EXERCISE => Of all the lines below, return only those starting with the line holding "[50,1146,58,1153] - -> (942, 708) none" and going on through the line holding "[185,1146,193,1153] - -> (835, 764) //", exactly as written.

THE DATA =>

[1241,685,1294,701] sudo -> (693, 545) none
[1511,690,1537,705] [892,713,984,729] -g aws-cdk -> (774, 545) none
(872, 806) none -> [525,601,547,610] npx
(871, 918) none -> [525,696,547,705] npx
---
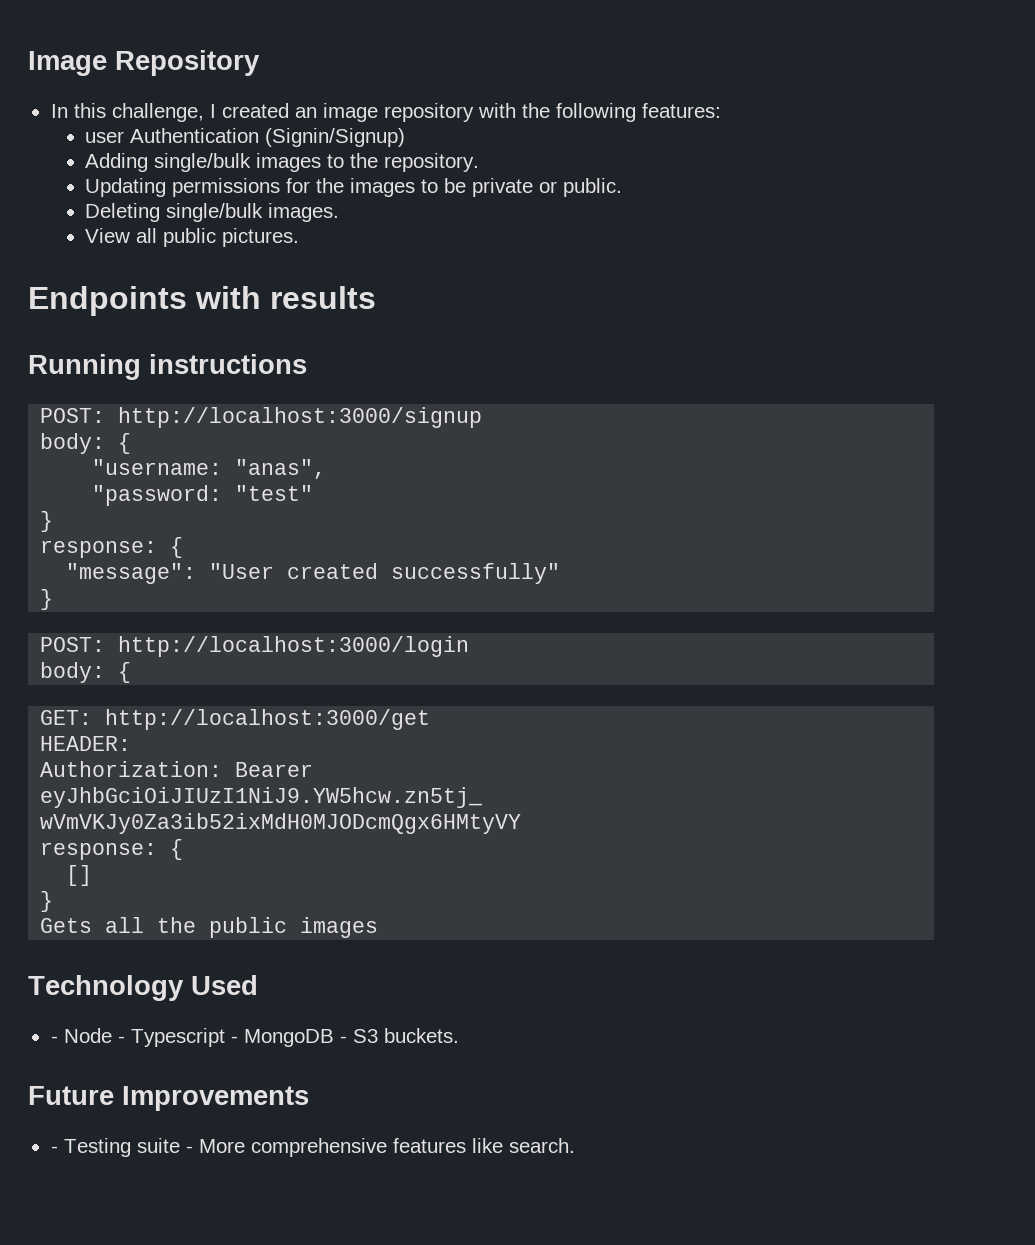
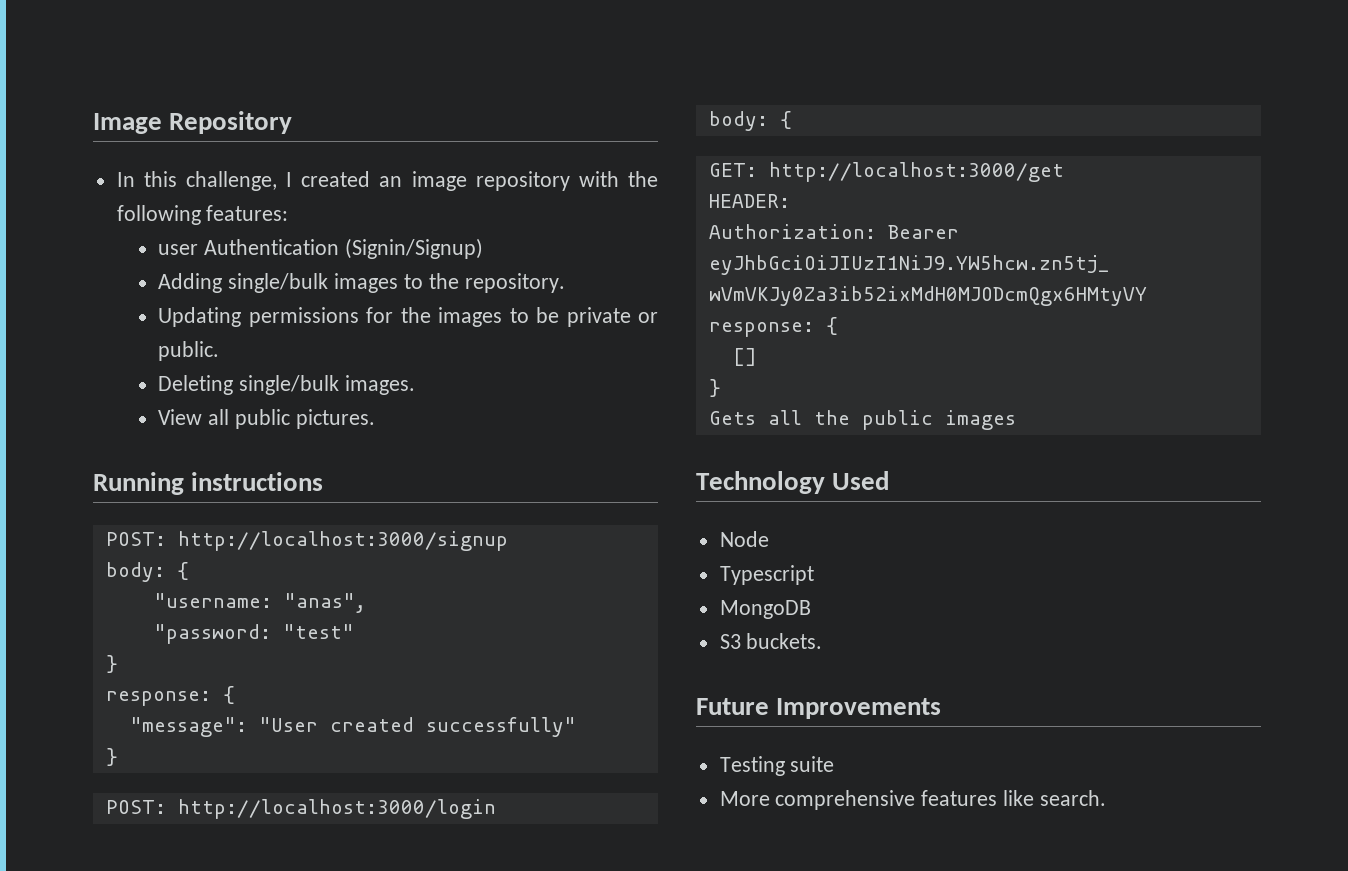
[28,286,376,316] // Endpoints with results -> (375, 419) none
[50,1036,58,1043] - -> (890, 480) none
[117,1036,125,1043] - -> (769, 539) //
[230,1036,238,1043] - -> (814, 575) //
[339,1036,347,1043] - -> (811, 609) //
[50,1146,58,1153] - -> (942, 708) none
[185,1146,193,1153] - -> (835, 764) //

ANSWER SECTION =>
[50,1146,58,1153] - -> (942, 708) none
[185,1146,193,1153] - -> (835, 764) //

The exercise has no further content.